The dual-grained advantage design is natural. Token-level weighting addresses "which step to look," while trajectory-level weighting addresses "which response to trust," fitting long-chain reasoning better than simple regularization.
Late compensation insights: visual grounding is not "the more the better"; rather, it should be reinforced where the model is most likely to forget evidence.
This paper serves as a reminder that RLVR based solely on final answers may reward incorrect reasoning paths. Correct answers can still result from language priors; visual process signals bring training objectives closer to the essence of multimodal tasks.

Limitations & Future Work¶

The Visual Focus Score assumes similarity signifies grounding, but this similarity might not always distinguish true visual evidence from semantically related linguistic concepts.
The method requires access to internal hidden states, making it difficult to apply to closed-source VLMs or API-only models.
Hyperparameters (\(\beta, \gamma, \kappa\)) influence stability and may require re-calibration for different architectures.
Evaluation is focused on verifiable math and vision tasks; its effectiveness for open-ended VQA, captioning, or real-world agent planning remains to be explored.
Increased visual attention ratios do not automatically equate to causal faithfulness. Future work could include counterfactual image editing or occlusion experiments to verify dependency on correct regions.

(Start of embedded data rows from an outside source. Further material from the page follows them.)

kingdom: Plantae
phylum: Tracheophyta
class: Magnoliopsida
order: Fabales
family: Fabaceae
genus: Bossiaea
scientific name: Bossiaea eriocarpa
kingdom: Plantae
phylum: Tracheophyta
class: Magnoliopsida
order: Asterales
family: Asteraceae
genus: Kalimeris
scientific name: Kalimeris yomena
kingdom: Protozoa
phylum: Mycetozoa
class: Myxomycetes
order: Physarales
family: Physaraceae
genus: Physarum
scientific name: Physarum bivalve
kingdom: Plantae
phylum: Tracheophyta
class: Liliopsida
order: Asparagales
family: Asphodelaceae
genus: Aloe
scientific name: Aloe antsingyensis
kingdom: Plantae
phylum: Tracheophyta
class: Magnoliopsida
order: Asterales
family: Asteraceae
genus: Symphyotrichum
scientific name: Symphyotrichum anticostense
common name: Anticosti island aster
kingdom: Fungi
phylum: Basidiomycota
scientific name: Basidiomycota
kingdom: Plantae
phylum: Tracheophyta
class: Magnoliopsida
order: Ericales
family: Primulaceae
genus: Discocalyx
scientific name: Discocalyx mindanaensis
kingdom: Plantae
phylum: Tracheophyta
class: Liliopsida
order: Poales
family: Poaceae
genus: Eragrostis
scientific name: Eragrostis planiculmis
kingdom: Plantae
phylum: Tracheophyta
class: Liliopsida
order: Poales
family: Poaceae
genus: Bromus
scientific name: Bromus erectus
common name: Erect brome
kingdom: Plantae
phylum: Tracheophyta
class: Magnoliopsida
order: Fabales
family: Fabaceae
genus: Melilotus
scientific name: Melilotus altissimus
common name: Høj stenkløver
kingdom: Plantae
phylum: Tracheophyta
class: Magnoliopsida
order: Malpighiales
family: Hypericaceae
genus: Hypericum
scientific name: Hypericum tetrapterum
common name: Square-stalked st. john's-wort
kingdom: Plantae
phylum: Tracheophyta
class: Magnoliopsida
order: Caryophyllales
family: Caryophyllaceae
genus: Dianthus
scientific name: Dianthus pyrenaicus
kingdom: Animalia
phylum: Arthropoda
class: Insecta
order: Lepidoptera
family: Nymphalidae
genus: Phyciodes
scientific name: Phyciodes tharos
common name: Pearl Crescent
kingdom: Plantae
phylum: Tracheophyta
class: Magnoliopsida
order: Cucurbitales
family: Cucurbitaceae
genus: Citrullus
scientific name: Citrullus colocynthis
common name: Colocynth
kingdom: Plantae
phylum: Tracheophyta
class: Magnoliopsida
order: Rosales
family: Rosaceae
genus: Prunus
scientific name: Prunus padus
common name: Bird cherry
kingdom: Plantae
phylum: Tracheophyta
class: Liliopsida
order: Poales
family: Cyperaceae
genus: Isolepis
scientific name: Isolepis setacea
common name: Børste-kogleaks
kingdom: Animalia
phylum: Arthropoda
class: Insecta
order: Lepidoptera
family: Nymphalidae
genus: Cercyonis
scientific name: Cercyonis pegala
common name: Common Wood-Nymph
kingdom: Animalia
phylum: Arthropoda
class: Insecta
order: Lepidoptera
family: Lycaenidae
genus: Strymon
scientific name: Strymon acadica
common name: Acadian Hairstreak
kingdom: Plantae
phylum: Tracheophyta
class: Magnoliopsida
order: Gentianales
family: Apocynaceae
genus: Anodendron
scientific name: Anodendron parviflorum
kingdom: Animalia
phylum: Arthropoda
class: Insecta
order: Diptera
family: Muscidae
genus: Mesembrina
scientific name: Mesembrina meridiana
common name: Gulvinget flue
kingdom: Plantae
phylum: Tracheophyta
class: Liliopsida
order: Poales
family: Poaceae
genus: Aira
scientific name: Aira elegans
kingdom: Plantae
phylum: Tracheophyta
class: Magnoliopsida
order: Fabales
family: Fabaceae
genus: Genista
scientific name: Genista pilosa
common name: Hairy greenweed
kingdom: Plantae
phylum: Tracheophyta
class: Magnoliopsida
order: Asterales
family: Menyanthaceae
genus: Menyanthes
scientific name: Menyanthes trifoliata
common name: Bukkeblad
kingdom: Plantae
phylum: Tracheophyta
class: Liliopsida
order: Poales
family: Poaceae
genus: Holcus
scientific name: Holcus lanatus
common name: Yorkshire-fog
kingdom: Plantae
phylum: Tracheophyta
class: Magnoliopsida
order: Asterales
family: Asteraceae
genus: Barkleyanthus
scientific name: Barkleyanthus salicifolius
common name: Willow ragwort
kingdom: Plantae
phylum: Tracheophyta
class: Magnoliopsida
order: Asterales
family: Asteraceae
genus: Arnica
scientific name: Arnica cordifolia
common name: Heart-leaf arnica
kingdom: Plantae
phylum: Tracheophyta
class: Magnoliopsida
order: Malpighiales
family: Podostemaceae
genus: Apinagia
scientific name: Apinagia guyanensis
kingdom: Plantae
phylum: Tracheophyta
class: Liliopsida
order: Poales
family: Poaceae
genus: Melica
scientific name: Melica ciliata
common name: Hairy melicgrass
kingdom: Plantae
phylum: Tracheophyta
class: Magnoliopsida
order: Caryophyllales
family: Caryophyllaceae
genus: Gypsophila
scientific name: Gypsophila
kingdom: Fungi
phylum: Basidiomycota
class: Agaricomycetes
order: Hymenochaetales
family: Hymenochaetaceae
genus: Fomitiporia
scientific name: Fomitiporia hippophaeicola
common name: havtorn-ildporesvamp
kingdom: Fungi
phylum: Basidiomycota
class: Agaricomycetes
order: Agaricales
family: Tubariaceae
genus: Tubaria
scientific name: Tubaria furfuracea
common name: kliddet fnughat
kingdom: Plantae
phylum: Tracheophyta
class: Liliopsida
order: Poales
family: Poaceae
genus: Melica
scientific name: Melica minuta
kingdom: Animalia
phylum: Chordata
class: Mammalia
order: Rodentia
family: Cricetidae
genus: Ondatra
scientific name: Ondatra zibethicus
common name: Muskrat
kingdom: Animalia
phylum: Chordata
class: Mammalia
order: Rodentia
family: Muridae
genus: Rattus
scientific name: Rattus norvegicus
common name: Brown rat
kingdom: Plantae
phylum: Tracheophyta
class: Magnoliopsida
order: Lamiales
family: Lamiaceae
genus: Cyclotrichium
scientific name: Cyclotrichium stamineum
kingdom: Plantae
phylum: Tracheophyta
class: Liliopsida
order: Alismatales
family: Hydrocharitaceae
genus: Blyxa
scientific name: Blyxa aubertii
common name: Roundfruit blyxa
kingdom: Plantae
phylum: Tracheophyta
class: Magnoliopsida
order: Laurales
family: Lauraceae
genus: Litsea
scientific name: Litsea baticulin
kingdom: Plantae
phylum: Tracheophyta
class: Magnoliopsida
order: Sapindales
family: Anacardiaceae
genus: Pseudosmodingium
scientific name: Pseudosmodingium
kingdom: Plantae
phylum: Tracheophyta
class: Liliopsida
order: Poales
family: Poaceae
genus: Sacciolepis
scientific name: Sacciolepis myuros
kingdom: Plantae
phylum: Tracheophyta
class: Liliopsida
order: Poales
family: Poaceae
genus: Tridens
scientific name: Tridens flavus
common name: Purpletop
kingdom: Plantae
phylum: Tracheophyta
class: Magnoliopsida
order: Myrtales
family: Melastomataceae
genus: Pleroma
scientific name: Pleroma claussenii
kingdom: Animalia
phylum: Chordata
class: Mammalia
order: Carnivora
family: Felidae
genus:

vs. GRPO/DAPO: While they optimize final verifiable rewards, VGPO incorporates visual focus into advantage allocation to solve multimodal visual forgetting.
vs. PAPO/VPPO: Unlike methods using noisy images or KL divergence, VGPO uses hidden-state similarity, avoiding extra forward passes and external comparisons.
vs. Look-Back / Latent visual tokens: Rather than changing generation formats with special tokens, VGPO encourages persistent focus through the training objective.
Insights: Multimodal RL should go beyond outcome rewards to include process-level modality-use rewards, teaching models when to use which modality.

Rating¶

Novelty: ⭐⭐⭐⭐ Hidden-state modulated advantage is clever, though built on the GRPO/DAPO framework.
Experimental Thoroughness: ⭐⭐⭐⭐⭐ Comprehensive scaling, data expansion, and ablation of re-weighting and compensation strategies.
Writing Quality: ⭐⭐⭐⭐ Clear formulas and logical narrative, though the Method section is somewhat dense.
Value: ⭐⭐⭐⭐⭐ Directly relevant for multimodal RLVR, visual faithfulness, and reducing visual hallucinations.